Others believe that it is time for the selection process to become more open so that all of the UN’s 193 member states get a say in who is chosen. Historically it has been the five permanent members of the UN Security Council – China, France, Russia, the United Kingdom, and the United States – which have ultimately decided.
The latter concerns were in part addressed this week, with the nine candidates who have so far announced their candidacies answering questions from the UN’s 193 member states, civil society and the media during an open selection process.
Four of the nine candidates are women, also raising hopes on the gender equality front.
Oxfam Executive Director Winnie Byanyima told IPS that the next Secretary-General should not only be a woman, but that she should also be a feminist.
“It is time for the next Secretary-General of the United Nations to be a woman,” Byanyima told IPS. “She must also be a feminist, promoting women’s rights and gender equality, she must stand up for the poorest and most vulnerable,” said Byanyima.
Natalie Samarasinghe, Executive Director of the United Nations Association UK agreed that the Secretary-General should be a feminist but said that the process should be open to women and men from all countries, adding that she would still love to see a woman selected.
“I think that it’s appalling a sign of how bad the process is that we haven’t had good women seriously considered in the past,” said Samarasinghe.
A custom at the United Nations means that it is considered to be Eastern Europe’s turn to provide the next Secretary-General, however Europe is the only continent which is split into more than one group, making this custom open to challenges. Two of the nine candidates so far are from outside Eastern Europe.
Samarasinghe said that she hoped to see more geographically diverse candidates emerge. “It would be massively remiss of states not to put forward a developing (country) candidate,” she said.
Carne Ross, the director of Independent Diplomat told IPS that the nationality or gender of the candidate is not the most important issue.
“What really matters most is somebody who’s strong who’s smart and has got the courage and the judgment to stand up to some of the unhealthily dominant powers at the UN,” said Ross.
Ross said that he believes it is still unclear whether the new more open selection process will ultimately result in a better candidate being selected.
However Samarasinghe said that the more open process was important because it reflected on the UN more broadly.
“There is a huge onus on institutions to become more transparent and inclusive,” said Samarasinghe.
You have the UN which goes around the world promoting good governance having this hugely secretive process, so I think that the process is important,” she said.
Samarasinghe said that many member states feel that “the vast majority of states are sidelined” in the selection process and that the more open process may help rebalance this relationship.
Byanyima also called for greater UN reforms, arguing that the UN needed to help the UN meet unprecedented global challenges “be it confronting protracted conflicts and a massive global displacement crisis, or tackling climate change.”
“The UN and its Security Council must undertake much-needed reforms to become more inclusive, accountable, democratic, effective, and reflective of a world in which political and economic power has shifted,” she said.
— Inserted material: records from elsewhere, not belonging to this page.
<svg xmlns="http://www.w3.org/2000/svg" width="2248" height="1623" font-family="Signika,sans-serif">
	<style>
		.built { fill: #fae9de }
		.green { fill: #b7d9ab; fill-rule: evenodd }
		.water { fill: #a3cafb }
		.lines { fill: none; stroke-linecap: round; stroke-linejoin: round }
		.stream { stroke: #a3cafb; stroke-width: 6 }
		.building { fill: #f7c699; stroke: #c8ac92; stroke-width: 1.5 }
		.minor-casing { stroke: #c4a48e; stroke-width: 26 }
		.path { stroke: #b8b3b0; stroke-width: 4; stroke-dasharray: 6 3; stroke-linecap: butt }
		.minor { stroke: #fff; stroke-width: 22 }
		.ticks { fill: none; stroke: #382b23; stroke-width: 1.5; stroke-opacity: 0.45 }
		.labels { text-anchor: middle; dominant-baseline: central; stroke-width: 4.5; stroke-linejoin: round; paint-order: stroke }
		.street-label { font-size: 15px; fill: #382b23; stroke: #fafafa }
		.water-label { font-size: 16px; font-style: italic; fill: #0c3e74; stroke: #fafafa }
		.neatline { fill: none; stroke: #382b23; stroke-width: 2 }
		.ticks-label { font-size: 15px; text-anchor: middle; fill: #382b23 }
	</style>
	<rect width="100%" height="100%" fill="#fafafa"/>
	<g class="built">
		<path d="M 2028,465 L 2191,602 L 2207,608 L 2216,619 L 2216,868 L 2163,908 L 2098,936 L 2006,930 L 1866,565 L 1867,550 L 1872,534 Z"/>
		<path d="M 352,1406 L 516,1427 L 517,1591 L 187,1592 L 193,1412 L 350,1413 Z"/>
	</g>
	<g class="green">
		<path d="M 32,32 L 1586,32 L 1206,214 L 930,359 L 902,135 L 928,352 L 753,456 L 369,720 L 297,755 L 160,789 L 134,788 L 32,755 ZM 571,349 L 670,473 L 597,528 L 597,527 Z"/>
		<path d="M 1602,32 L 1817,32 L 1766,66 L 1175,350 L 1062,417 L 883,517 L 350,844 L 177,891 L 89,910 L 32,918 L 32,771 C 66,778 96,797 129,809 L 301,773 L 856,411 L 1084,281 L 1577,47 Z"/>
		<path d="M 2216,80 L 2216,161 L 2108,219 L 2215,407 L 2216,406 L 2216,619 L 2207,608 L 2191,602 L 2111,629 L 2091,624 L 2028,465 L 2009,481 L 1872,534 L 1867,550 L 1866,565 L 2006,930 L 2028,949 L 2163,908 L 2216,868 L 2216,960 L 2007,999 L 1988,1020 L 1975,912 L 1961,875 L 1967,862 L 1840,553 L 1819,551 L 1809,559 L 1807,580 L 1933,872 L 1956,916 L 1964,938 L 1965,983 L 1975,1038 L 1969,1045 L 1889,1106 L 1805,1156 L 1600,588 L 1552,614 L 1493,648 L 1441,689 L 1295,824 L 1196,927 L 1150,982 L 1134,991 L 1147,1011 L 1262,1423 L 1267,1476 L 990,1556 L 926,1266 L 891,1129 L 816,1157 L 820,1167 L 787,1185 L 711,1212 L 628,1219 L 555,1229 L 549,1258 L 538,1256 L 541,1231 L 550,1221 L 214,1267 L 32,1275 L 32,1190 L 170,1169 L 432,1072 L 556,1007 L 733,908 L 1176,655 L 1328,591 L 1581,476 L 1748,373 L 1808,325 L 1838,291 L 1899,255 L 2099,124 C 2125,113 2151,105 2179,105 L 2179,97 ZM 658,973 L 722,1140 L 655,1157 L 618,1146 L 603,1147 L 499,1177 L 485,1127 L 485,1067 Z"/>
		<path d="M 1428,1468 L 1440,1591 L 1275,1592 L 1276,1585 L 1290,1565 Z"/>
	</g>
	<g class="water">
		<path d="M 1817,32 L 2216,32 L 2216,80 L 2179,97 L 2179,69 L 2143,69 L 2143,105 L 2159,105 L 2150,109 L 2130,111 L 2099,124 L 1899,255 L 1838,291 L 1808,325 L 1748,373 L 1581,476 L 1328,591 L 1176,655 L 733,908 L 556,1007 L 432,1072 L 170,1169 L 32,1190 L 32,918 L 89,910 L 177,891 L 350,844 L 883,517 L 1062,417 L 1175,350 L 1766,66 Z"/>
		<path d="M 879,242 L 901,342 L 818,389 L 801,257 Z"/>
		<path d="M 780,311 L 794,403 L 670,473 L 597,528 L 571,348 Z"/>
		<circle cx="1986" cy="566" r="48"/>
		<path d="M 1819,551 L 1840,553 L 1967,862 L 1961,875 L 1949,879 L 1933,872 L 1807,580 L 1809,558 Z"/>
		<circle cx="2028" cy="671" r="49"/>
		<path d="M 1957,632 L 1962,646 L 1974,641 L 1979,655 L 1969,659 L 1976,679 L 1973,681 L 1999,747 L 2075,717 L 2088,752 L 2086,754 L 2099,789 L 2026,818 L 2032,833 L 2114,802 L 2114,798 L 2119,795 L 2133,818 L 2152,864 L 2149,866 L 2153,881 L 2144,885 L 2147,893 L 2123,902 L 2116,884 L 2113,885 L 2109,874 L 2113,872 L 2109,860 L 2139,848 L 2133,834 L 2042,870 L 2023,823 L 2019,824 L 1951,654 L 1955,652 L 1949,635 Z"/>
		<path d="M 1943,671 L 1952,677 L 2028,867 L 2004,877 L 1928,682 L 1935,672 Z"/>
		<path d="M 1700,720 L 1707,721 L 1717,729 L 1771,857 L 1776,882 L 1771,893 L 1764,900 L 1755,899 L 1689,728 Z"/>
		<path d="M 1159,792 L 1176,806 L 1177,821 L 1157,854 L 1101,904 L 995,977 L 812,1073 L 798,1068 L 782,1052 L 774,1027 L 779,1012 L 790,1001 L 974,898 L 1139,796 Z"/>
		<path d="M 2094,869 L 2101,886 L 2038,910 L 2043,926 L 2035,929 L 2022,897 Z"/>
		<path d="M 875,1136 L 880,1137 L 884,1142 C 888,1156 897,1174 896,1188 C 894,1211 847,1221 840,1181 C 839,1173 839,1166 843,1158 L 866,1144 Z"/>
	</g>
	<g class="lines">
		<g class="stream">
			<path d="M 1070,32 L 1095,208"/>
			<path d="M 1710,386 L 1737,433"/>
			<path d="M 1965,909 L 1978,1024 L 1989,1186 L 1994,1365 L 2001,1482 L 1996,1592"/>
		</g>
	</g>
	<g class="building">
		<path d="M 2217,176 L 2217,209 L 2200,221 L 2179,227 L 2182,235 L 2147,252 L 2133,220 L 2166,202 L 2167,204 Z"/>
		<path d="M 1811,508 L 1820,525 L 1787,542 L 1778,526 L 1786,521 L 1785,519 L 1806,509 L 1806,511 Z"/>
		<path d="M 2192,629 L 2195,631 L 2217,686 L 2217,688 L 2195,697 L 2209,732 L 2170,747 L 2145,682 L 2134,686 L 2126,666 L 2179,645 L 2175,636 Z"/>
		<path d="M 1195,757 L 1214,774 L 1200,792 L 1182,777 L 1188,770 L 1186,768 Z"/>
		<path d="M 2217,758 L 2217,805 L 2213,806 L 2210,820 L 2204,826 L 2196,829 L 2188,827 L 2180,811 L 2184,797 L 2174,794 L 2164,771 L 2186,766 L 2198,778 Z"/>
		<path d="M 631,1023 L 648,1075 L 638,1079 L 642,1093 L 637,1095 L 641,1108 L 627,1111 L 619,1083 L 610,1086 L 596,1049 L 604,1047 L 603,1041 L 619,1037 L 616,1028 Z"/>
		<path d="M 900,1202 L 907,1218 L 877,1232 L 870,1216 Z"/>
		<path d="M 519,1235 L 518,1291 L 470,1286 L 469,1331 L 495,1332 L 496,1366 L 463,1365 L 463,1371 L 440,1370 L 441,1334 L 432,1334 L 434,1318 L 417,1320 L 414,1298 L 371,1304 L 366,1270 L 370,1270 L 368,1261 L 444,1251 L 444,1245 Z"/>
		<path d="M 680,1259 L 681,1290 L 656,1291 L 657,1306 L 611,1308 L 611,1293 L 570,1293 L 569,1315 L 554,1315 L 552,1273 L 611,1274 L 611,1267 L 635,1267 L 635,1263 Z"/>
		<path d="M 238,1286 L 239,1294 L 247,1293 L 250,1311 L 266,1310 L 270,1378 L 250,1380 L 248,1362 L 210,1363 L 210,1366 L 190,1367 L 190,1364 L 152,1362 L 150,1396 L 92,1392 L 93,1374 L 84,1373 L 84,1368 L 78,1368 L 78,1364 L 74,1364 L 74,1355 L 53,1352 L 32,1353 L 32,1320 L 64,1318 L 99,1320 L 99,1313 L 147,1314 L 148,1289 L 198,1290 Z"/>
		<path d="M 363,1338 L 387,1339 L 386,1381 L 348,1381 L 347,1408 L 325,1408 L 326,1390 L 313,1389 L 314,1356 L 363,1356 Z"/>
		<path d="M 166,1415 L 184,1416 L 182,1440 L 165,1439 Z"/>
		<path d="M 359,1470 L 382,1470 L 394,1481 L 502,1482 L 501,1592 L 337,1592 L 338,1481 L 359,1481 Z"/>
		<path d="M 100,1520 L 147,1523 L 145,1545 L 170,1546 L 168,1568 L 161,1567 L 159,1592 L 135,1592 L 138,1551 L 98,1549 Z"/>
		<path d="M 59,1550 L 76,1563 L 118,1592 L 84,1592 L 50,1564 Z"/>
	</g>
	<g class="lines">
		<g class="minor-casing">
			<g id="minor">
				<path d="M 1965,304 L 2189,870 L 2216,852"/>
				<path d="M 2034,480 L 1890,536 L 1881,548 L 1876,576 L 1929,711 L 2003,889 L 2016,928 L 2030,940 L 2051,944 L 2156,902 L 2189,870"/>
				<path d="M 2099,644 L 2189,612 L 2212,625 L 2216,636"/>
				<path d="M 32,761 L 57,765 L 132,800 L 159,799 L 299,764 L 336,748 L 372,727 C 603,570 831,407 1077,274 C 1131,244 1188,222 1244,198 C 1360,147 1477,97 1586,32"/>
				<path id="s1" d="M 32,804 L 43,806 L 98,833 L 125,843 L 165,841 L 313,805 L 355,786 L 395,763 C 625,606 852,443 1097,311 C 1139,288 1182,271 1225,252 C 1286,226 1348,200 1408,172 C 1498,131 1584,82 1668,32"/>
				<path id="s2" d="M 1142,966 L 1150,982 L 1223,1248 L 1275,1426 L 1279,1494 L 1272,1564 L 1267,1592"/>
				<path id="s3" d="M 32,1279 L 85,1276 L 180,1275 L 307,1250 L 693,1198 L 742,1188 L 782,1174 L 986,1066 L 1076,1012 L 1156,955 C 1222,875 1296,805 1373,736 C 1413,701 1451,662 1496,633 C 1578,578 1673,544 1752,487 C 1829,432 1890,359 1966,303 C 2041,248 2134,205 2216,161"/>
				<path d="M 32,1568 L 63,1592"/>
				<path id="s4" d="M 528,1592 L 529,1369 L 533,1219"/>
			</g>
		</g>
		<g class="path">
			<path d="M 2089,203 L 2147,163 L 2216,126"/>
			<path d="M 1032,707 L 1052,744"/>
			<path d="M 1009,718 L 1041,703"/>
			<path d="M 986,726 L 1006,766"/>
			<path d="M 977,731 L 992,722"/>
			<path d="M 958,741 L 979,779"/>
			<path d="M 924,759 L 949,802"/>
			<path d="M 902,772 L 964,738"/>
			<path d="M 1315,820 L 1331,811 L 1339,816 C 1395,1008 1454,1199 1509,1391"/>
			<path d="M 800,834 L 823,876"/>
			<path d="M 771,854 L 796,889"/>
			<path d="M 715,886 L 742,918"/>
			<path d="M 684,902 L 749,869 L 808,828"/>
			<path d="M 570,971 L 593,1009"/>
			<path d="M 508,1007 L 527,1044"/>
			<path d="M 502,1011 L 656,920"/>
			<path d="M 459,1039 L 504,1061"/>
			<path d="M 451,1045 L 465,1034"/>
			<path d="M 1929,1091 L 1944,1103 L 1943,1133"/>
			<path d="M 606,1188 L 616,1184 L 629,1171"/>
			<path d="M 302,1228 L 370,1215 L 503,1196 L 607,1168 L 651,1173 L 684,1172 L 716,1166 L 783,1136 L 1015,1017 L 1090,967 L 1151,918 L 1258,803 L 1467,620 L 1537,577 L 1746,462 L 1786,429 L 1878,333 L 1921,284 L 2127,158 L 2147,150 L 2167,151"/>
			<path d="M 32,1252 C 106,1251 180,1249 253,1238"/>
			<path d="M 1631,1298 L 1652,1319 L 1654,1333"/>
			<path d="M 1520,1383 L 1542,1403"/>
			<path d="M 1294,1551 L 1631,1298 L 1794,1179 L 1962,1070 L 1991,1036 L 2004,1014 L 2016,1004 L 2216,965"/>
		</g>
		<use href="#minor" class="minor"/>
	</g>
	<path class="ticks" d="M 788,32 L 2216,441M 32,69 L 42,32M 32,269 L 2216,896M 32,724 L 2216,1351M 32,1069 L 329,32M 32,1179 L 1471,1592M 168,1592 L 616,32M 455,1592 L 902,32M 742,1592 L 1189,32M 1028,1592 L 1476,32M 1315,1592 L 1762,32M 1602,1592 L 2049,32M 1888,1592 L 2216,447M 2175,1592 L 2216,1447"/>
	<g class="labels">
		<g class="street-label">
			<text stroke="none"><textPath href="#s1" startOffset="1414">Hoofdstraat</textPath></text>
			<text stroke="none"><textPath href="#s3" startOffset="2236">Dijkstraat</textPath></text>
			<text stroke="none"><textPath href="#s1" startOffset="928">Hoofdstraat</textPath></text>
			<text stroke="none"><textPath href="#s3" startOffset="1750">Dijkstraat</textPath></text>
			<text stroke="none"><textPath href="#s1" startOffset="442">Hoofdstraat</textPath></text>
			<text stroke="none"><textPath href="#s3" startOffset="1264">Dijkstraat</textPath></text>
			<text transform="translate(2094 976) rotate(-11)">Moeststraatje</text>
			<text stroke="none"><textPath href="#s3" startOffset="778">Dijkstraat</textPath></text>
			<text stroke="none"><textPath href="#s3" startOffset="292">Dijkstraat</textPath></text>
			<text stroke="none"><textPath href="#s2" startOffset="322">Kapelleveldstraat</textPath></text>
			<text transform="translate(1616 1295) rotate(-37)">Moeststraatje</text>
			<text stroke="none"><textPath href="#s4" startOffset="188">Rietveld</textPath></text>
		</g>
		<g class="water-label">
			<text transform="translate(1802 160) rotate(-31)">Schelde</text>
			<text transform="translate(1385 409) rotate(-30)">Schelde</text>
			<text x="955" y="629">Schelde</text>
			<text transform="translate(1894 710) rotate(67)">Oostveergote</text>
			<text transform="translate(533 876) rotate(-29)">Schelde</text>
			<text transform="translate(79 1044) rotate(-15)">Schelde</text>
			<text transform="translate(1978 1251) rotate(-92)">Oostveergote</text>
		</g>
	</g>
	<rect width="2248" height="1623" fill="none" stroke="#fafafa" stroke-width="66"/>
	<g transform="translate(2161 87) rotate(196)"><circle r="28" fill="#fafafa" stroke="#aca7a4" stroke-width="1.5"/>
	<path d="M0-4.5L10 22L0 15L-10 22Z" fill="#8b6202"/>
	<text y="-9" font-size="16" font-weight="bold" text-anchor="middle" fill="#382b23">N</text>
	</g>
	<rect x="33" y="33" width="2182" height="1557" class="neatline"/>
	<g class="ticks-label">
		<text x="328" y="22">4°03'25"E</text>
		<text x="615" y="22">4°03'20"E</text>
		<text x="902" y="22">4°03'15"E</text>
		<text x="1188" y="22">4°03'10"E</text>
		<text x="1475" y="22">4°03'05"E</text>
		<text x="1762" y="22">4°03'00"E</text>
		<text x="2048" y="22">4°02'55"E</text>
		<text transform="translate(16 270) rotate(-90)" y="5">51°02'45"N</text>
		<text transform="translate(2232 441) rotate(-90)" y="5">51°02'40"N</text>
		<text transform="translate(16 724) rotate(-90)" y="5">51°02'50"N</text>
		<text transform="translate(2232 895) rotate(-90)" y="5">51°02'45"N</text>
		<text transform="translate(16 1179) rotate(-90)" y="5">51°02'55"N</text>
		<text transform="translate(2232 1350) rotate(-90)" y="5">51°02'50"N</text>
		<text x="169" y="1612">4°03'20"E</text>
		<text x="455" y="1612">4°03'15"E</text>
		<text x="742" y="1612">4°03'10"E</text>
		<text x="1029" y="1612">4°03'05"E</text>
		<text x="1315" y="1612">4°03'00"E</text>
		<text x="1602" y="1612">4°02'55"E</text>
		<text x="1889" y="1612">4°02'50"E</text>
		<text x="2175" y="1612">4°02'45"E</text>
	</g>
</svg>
The current pool of candidates includes former heads of state and government and several current and former high level UN officials with experience working on issues representing the world’s poor and vulnerable, experience also reflected in their answers this week.
For example Helen Clark, former Prime Minister of New Zealand and Administrator of the UN Development Program told journalists of her intentions to be a “voice for the voiceless” and Antonio Guterres, of Portugal, former UN High Commissioner for Refugees told journalists of how his experience volunteering with the homeless had inspired his career in politics.
Yet it remains possible that none of the nine candidates who have so far made their campaigns public will ultimately be chosen.
“In the past it was the best strategy for the candidates to hang back and go quietly lobby in the P5 (permanent five members of the Security Council) capitals but this time around I think there is a transparent open process that they cannot ignore,” said Samarasinghe.